HOW TO COMPLETE THIS TASK: When a line in the data below includes "size", count it; then give only the total.

Records from a dataset:
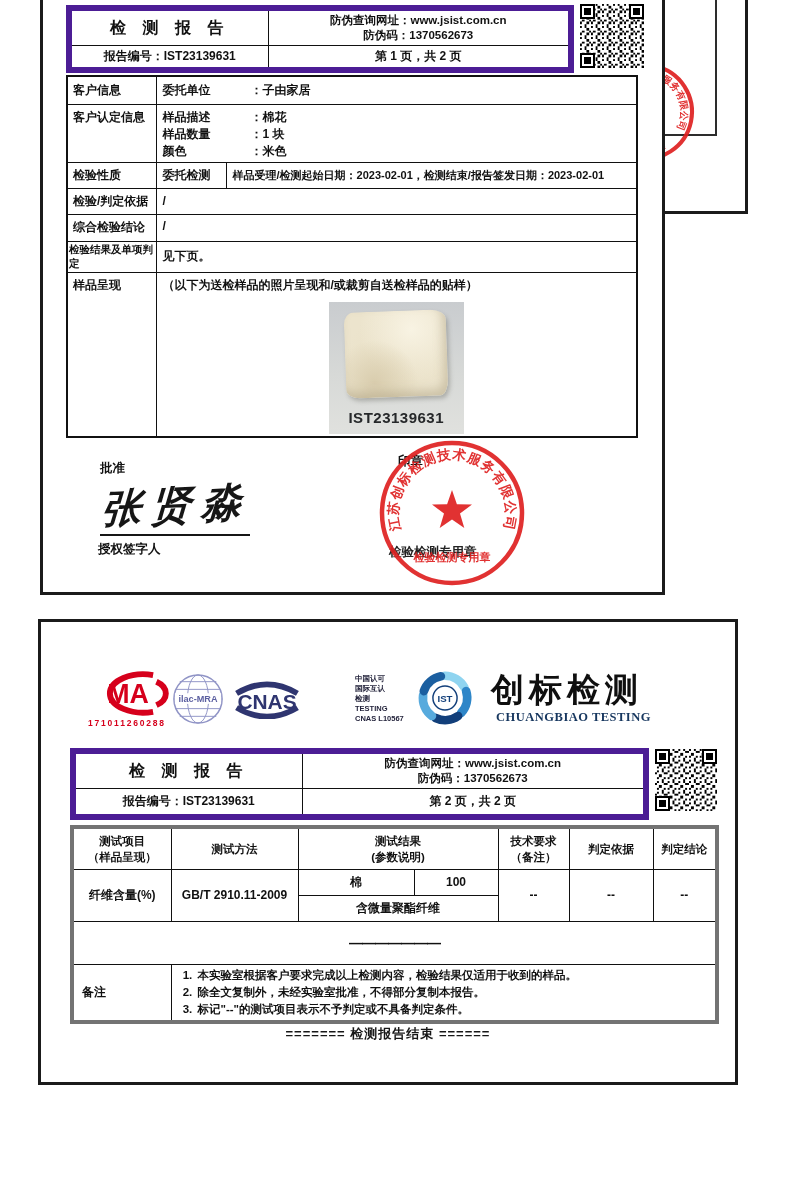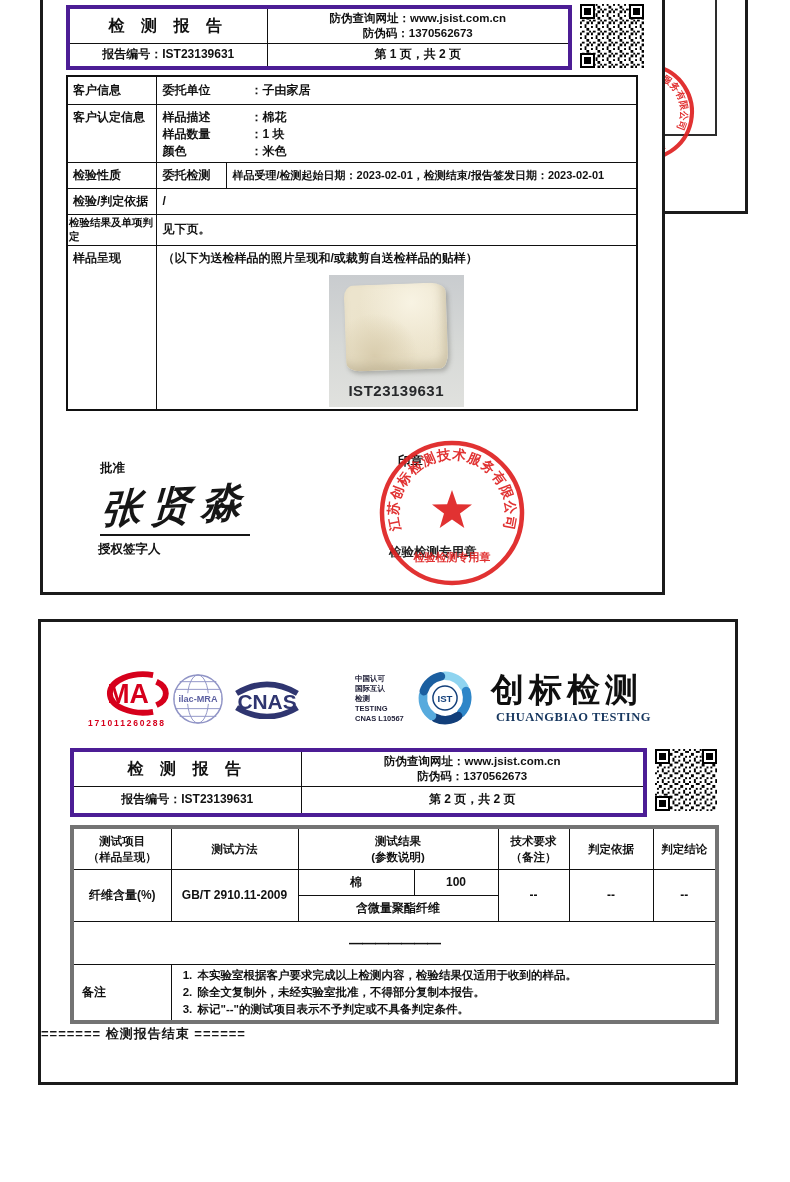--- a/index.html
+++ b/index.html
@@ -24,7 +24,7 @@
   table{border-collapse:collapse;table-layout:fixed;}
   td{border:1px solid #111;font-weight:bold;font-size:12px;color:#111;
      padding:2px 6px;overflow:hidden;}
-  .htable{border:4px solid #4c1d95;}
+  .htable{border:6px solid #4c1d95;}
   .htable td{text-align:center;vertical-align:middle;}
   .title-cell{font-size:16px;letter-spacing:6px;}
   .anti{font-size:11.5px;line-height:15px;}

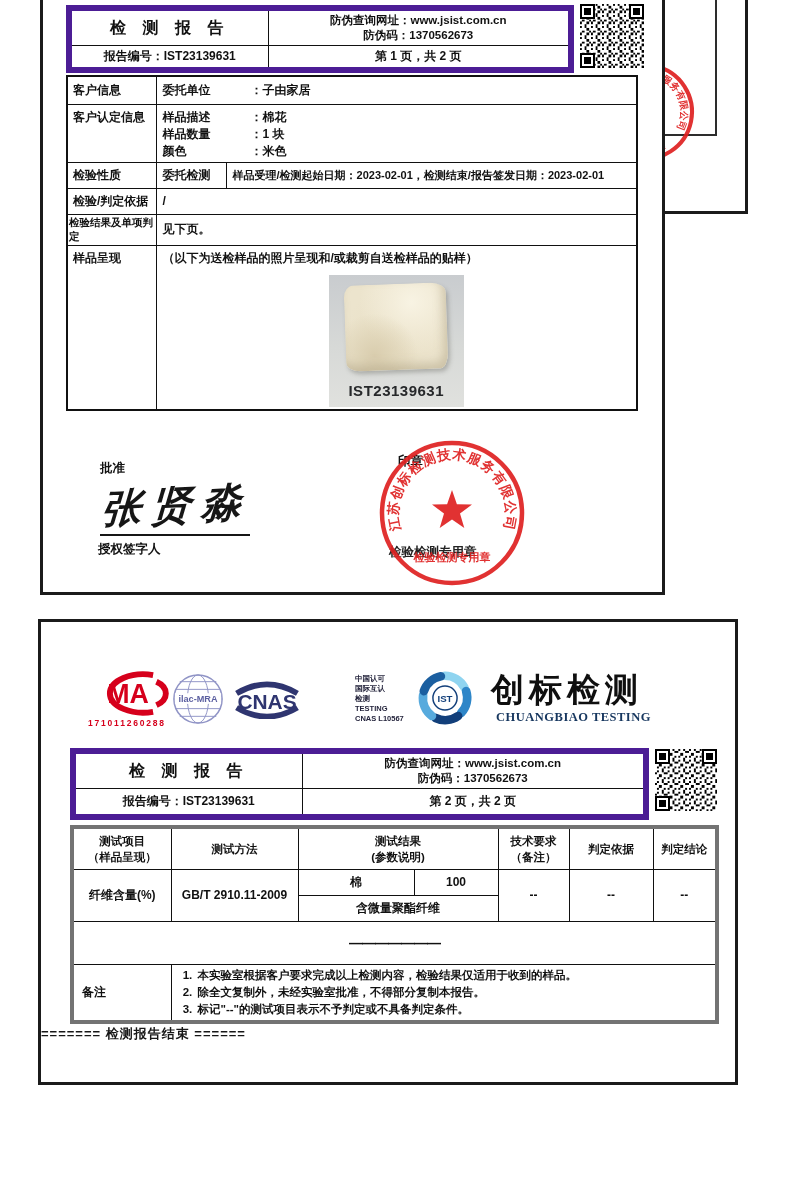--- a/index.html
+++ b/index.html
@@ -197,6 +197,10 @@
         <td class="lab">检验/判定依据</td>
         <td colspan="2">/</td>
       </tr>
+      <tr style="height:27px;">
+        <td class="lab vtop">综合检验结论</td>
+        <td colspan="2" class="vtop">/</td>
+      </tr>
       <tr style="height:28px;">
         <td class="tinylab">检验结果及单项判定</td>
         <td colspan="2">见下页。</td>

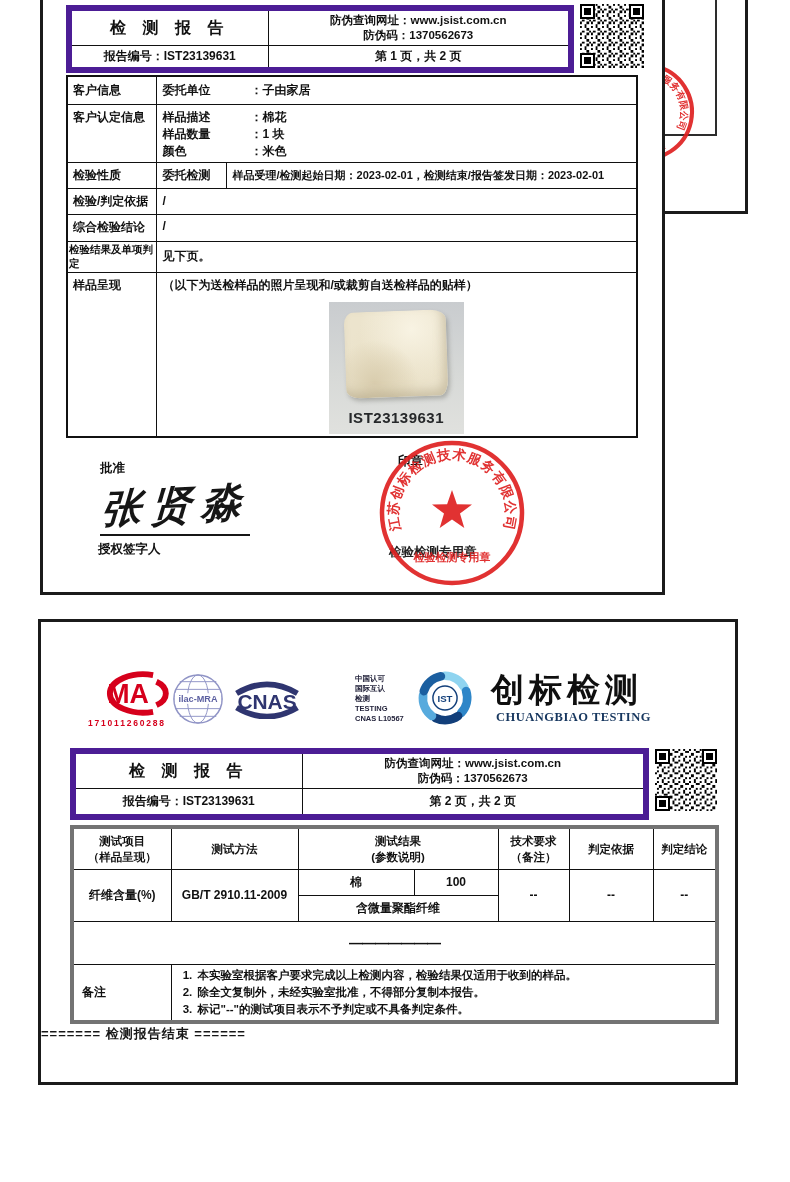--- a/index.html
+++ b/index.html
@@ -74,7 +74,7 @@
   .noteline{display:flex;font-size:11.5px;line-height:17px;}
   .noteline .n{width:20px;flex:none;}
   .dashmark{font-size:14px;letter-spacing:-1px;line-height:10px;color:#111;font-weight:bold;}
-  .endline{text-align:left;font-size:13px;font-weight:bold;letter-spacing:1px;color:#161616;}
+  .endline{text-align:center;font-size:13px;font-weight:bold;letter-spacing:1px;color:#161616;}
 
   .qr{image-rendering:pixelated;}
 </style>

THE ANSWER: 7